• _Your objective_: From the line containing "eady to embark" through the last line of the records below, output every line exactly, both ends included, except the pictures.

Supplied information Block Start

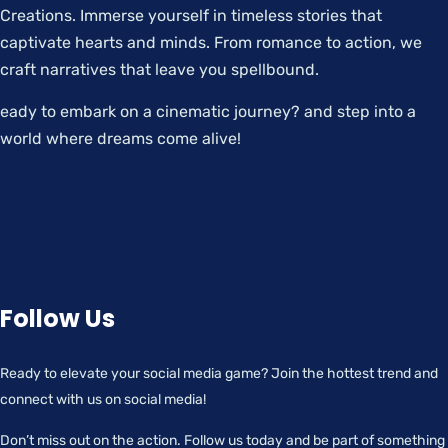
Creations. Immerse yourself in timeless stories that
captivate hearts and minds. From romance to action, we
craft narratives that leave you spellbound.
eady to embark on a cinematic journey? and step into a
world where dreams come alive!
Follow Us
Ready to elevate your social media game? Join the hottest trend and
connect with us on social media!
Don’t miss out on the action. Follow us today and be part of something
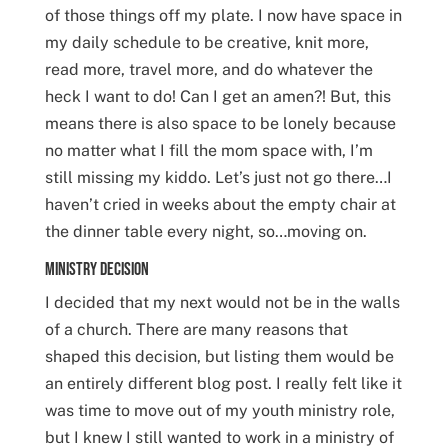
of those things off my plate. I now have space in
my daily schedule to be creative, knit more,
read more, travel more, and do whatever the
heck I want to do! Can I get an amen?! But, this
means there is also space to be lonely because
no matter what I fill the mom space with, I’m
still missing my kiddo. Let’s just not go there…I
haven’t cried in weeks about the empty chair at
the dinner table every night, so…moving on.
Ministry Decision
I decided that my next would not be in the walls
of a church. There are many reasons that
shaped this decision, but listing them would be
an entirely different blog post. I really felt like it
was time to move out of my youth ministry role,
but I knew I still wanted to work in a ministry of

Supplied information Block End

• _Output_:
eady to embark on a cinematic journey? and step into a
world where dreams come alive!
Follow Us
Ready to elevate your social media game? Join the hottest trend and
connect with us on social media!
Don’t miss out on the action. Follow us today and be part of something
of those things off my plate. I now have space in
my daily schedule to be creative, knit more,
read more, travel more, and do whatever the
heck I want to do! Can I get an amen?! But, this
means there is also space to be lonely because
no matter what I fill the mom space with, I’m
still missing my kiddo. Let’s just not go there…I
haven’t cried in weeks about the empty chair at
the dinner table every night, so…moving on.
Ministry Decision
I decided that my next would not be in the walls
of a church. There are many reasons that
shaped this decision, but listing them would be
an entirely different blog post. I really felt like it
was time to move out of my youth ministry role,
but I knew I still wanted to work in a ministry of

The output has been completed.